Every known culture from the dawn of our species has maintained a belief in some form of a "spiritual" reality. Wouldn't this suggest that human spirituality must represent an inherent characteristic of our species, that is, a genetically inherited trait? Furthermore, being that spirituality, just like language, represents a cognitive function, wouldn't this suggest that our "spiritual" instincts, just like our linguistic ones, must be generated from some very specific physical part within the brain? I informally refer to this site as the "God" part of the brain, a cluster of neurons from which spiritual cognitions, sensations, and behaviors are generated.

How else are we to explain the fact that all human cultures - no matter how isolated - have maintained a belief in some form of a spiritual/transcendental reality, in a god or gods, a soul, as well as an afterlife? How else are we to explain the fact that every human culture has built houses of worship through which to pray to such unseen forces? Or that every known culture has buried (or at least disposed of) its dead with a rite that anticipates sending the deceased person's "spiritual" component, or what we call a soul, onward to some next plane, or what we call an afterlife? Wouldn't the universality with which such perceptions and behaviors are exhibited among our species suggest that we might be "hard-wired" this way? How about the fact that every known culture has related undergoing what we refer to as spiritual experiences? Perhaps we are "hard-wired" to experience such sentiments as well. Just as all honeybees are compelled to construct hexagonally shaped hives, perhaps humans are compelled to perceive a spiritual reality...as a reflex, an instinct.

Essentially, what I'm suggesting is that humans are innately "hard-wired" to perceive a spiritual reality. We are "hard-wired" to believe in forces that transcend the limitations of this, our physical reality. Most controversial of all, if what I'm suggesting is true, it would imply that God is not necessarily something that exists "out there," beyond and independent of us, but rather as the product of an inherited perception, the manifestation of an evolutionary adaptation that exists within the hum

an brain. And why would our species have evolved such a seemingly abstract trait? -In order to enable us to deal with our species' unique and otherwise debilitating awareness of death. - godpart

NPR has an article about God experience being triggered by epilepsy.
During epileptic seizures, sufferers often claim to hear the voice of angels or of God. Some epileptologists believe that many of the great religious figures, such as Moses and St. Paul, had epilepsy. Now neurologists believe they've found the sweet spot for spiritual experience -- in the temporal lobe.

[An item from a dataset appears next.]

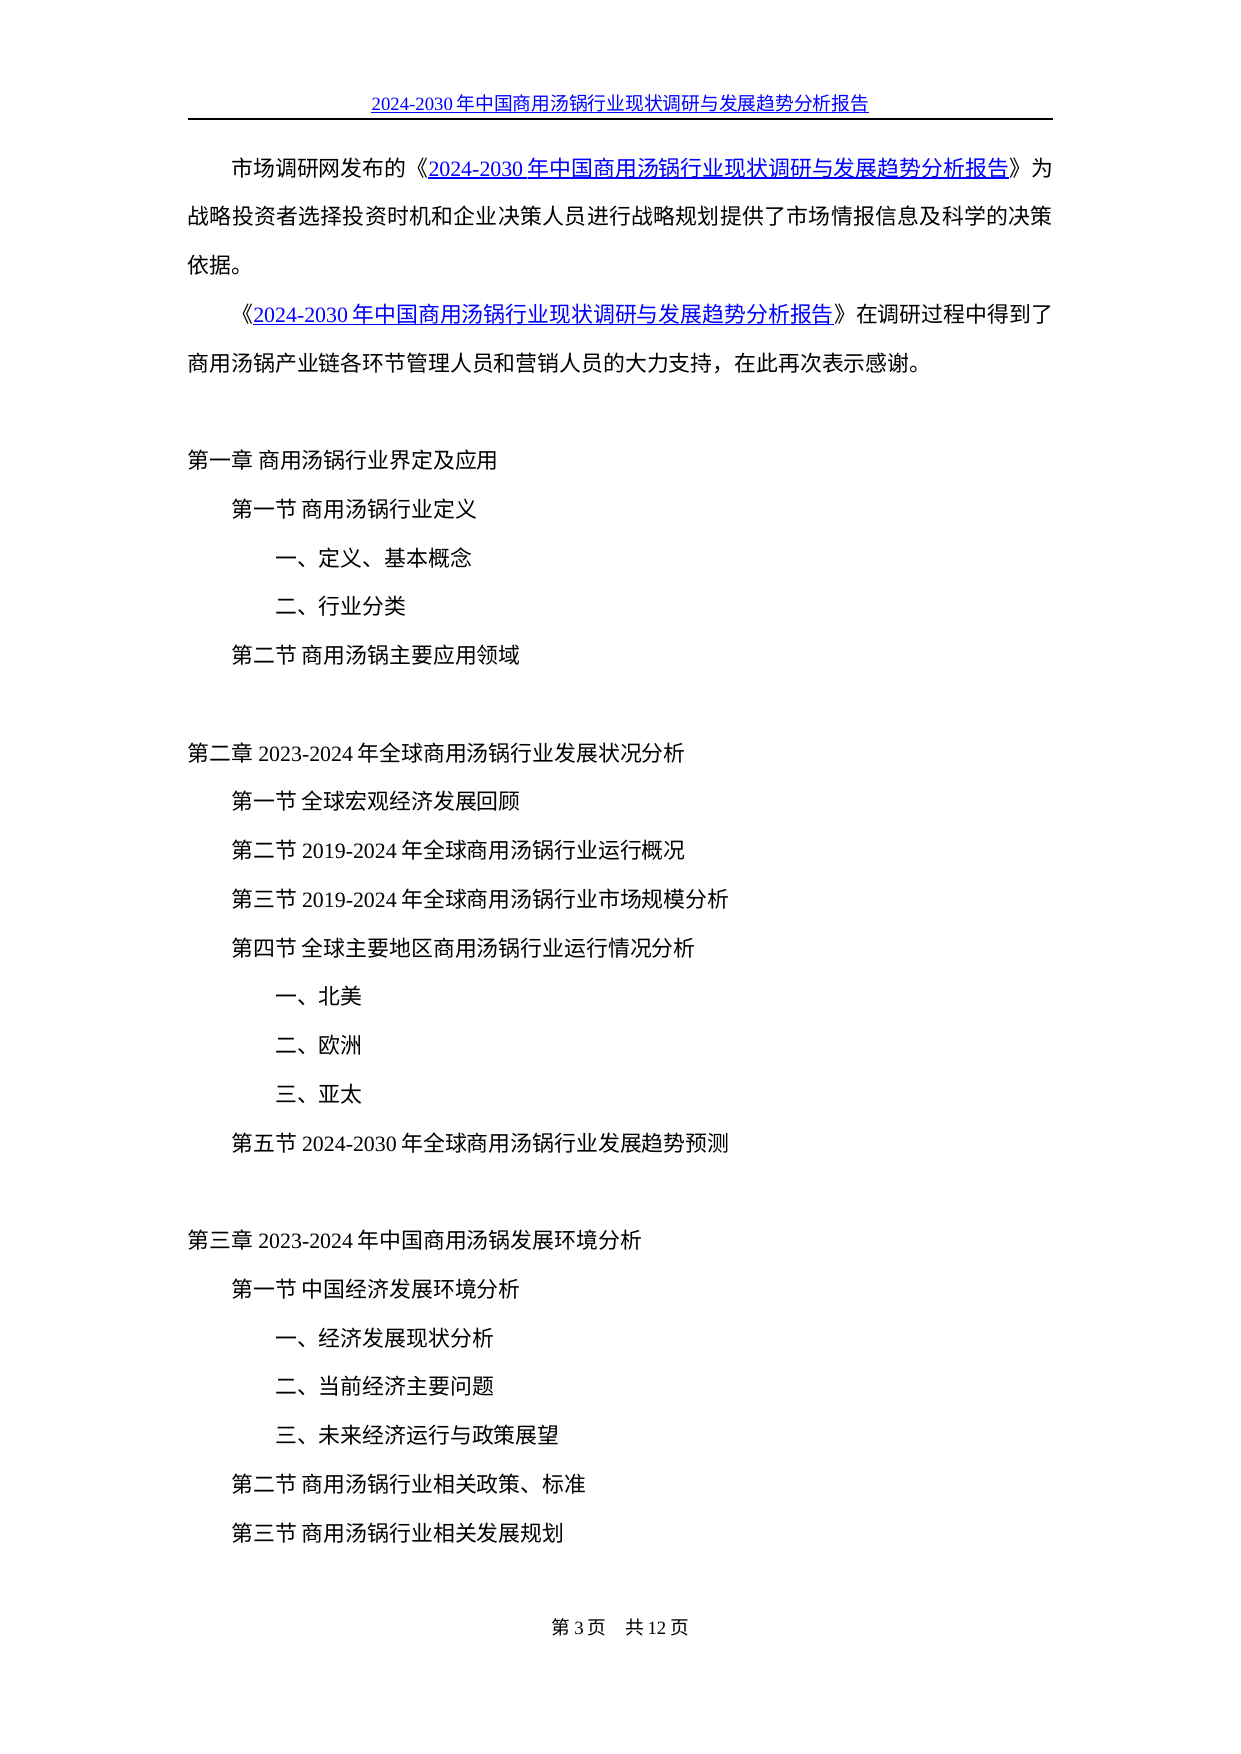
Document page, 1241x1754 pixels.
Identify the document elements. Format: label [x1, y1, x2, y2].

text [187, 150, 1053, 1548]
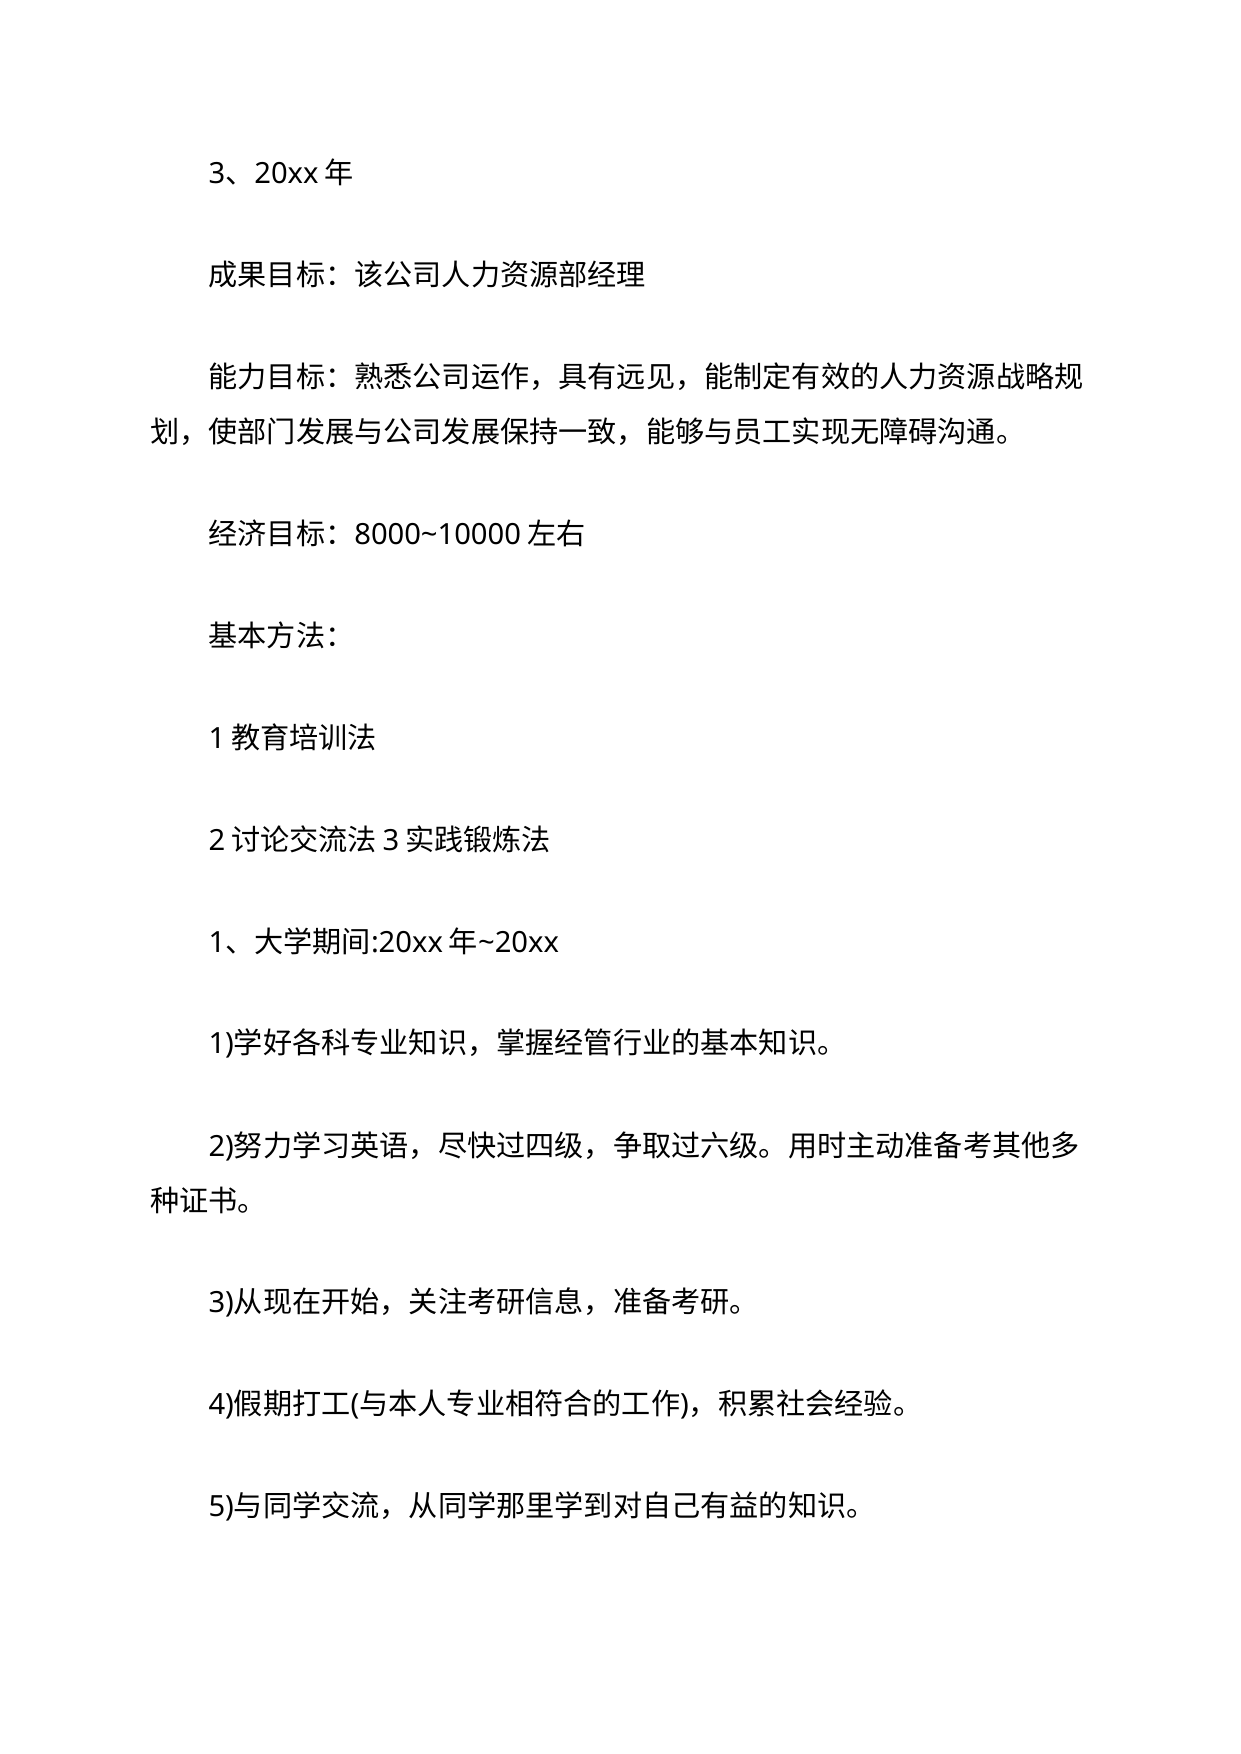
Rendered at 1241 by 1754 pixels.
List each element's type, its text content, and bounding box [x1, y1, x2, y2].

Some scientists say the temporal lobe, which is associated with emotion and memory, is the seat of spirituality. It's also where epileptic activity takes place. - npr

Everything we experience is in our heads because we experience only our mental model of the world and that is something that happens in our brains. Both real and imaginary things have places in our brains. The trick is, there is, as yet, no way to tell by looking at a single brain if the memories or experience there is due to something imaginary.

It is most likely that the brain's memory system has no audit trail, but if we ever do find a way to trace the source of memories and beliefs by looking at the brain's wiring, we could settle once and for all what is real and what is imagined. I don't think that will happen since our brains are fundamentally wired to model reality, not to experience it directly.

Still, it is exciting to imagine such a breakthrough.